I also took an old standby out to the truck; it’s now on its third repetition, and I’ve probably played it 200 times since I saw the band live. It’s on the long-gone Joaquin Records (named after the great steel guitarist Joaquin Murphy), it’s by a bunch of crazy Canucks called Ray Condo and The Richochets, and it’s called Swing, Brother, Swing. The record just hits my sweet spot with serious juice: call it what you want–Western swing, rockabilly, hillbilly boogie, jazz, blues, rock and roll, hardcore honky tonk–the band just loves all that stuff and mixes it into a stunning elixir. If that isn’t enough to tempt you, they were crate-diggers at least as good as Lux and Ivy, and–as much as I love those two–without the schtick. Billie Holiday, Rudy Toombs, Lew Williams, Hank Penny, Carl Perkins, and–especially, on the above song–Glenn Barber come in for revved-up treatment here, and the next two records they released before Condo’s untimely death were almost as surprising. The band was hot, sharp, and tightly loose (if that makes sense), Condo’s goosed-up “regular guy” vocals, in the grand tradition of Western swing, are sly and engaged, and the man plays the kind of saxophone fans of Don Markham (of Hag’s Strangers) will appreciate. Just great stuff that I can yell myself hoarse to just driving around the block.

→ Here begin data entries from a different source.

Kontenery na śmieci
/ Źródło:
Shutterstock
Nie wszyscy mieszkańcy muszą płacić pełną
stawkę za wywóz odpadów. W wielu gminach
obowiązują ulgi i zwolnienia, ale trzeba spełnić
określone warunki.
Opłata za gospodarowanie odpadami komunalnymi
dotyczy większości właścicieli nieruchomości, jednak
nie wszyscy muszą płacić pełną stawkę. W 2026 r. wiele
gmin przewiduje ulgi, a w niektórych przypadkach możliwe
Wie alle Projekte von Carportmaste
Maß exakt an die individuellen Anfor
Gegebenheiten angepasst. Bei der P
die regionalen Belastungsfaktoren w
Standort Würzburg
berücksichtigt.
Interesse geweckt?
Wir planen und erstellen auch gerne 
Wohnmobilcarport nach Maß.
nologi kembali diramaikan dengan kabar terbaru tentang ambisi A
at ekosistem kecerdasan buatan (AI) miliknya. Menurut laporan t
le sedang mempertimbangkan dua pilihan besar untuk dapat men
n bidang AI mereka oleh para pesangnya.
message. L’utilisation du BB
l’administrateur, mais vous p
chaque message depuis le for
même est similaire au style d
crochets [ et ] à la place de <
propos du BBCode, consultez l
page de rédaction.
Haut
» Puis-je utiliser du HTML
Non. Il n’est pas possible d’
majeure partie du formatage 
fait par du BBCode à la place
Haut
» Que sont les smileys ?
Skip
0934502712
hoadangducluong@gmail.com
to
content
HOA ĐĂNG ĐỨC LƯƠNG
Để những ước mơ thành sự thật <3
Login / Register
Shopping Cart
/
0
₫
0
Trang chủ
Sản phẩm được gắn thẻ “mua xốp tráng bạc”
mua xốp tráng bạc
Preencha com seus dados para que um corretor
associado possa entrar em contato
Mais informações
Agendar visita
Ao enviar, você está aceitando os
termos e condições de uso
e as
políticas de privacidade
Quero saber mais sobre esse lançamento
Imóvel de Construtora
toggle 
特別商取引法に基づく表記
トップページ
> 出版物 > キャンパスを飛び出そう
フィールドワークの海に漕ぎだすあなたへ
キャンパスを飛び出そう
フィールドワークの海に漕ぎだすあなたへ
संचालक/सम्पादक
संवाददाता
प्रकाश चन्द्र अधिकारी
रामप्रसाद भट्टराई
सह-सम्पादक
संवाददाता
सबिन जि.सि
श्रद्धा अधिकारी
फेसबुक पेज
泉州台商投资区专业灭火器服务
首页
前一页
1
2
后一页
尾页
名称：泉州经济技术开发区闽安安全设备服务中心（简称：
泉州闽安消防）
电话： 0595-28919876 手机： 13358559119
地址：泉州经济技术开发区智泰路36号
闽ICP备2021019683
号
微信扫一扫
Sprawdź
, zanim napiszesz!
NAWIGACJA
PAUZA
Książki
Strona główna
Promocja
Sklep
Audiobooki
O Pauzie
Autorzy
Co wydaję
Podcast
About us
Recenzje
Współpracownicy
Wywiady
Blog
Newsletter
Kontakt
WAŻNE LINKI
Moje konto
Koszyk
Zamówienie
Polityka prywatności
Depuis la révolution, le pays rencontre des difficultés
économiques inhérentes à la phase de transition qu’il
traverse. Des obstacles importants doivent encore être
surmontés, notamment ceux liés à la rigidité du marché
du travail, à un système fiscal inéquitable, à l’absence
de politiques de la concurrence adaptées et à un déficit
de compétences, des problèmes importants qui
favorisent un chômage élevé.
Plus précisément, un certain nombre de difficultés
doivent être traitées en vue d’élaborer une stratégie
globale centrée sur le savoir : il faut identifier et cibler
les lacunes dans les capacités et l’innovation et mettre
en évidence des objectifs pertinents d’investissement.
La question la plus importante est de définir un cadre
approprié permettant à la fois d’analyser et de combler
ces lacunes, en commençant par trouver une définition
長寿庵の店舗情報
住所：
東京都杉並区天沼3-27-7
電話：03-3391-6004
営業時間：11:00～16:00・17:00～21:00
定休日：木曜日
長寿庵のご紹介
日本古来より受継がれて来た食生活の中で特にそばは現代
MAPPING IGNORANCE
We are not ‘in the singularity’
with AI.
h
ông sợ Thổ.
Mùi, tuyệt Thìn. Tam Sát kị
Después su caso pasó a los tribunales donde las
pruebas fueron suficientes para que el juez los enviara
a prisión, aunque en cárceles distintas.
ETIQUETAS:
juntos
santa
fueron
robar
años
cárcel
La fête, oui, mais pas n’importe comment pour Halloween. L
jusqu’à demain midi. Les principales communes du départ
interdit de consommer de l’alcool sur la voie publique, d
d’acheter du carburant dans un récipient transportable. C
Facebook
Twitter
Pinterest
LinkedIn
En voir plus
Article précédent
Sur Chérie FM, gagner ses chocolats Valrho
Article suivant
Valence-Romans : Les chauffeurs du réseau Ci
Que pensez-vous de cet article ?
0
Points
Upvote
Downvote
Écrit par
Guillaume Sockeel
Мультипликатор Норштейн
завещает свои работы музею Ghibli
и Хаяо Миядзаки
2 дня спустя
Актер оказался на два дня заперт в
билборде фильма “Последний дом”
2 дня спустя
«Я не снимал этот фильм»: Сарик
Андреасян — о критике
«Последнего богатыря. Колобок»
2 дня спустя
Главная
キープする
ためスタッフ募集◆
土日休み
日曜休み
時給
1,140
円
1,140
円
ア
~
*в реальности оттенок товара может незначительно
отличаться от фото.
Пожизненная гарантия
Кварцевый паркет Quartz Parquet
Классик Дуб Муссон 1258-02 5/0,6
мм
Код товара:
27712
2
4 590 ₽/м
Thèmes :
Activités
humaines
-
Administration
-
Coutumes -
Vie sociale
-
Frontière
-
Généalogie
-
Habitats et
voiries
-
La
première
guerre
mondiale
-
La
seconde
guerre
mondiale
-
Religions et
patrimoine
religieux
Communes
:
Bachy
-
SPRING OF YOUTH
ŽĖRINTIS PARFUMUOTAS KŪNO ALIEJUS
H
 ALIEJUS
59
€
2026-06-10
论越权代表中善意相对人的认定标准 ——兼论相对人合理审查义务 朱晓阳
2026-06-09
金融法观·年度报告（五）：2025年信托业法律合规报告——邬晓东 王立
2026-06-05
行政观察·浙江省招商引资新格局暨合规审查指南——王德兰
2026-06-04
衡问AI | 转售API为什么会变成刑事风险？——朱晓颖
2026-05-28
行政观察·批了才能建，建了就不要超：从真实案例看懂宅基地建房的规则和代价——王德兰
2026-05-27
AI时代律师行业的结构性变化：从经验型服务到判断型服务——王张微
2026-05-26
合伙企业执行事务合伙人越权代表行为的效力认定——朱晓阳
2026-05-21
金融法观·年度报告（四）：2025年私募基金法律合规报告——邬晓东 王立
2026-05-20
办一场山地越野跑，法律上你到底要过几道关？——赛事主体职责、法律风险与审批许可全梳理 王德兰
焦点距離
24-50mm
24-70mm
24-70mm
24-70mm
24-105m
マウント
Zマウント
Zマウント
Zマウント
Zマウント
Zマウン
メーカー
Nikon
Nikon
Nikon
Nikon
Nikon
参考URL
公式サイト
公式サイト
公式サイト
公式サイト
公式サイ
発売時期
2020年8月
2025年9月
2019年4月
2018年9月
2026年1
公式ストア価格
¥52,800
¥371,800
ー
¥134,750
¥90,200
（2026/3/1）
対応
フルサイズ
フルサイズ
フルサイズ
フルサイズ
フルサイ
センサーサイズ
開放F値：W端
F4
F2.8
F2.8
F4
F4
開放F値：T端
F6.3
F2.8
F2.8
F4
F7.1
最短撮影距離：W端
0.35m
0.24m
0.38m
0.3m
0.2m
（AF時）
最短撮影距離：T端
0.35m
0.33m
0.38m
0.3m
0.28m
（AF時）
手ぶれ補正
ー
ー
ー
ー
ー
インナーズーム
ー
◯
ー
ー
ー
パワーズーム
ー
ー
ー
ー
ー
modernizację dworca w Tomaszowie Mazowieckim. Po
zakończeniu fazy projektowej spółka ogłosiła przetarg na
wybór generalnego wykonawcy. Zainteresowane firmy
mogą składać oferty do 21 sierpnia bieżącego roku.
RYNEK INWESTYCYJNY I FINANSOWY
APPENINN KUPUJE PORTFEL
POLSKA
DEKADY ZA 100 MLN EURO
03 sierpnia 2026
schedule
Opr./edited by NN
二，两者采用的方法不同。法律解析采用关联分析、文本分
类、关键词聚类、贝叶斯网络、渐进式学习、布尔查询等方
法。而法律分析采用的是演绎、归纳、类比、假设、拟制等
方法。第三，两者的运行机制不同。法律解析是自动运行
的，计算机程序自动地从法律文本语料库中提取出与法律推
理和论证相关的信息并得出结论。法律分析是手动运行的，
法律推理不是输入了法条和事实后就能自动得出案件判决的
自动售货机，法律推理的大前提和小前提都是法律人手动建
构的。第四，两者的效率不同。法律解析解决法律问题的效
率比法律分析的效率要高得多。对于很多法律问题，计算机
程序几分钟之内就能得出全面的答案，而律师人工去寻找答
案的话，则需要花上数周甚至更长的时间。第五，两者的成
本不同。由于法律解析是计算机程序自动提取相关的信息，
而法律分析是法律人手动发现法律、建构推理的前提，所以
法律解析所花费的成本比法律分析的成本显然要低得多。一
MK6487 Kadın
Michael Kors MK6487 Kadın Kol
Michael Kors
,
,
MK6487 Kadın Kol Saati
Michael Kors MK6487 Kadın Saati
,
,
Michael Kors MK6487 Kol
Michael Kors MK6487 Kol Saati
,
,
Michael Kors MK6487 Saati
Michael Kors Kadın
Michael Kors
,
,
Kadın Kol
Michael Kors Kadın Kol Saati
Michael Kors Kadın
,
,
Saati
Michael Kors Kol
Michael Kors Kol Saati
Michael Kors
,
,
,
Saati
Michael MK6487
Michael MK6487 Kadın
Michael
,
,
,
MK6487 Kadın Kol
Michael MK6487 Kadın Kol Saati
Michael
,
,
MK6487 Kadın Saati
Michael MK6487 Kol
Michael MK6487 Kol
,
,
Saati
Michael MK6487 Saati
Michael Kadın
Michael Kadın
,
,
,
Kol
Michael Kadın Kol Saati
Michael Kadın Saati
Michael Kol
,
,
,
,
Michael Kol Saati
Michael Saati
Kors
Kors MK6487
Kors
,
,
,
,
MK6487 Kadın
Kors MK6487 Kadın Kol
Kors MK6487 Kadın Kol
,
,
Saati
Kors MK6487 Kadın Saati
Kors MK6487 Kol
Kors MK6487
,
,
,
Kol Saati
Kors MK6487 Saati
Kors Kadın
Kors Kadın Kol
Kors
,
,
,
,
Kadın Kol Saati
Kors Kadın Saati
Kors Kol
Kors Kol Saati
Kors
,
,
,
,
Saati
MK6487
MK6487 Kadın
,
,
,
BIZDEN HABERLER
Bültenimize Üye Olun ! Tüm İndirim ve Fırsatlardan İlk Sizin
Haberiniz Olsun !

And what about the new Prince album?
Let me quote Nicole: “He’s doodling. That’s a genius doodling.” She’d just asked me if she’d heard him sing the word “omelets”–and yes, he does. But that quote is a compliment–you’re hearing a master musician and songwriter in the midst of his process, rolling out some stuff he’s been thinking about for awhile, some bits he thinks (rightly) might have some potential, some O.P.s that he digs the most that he plays around with. Latter case in point (listen for the omelet line):
Also, I should point out that he works a piano, he stomps a bit, and he didn’t just save those eye-popping vocal dynamics for official recording sessions. We’re happy we bought it.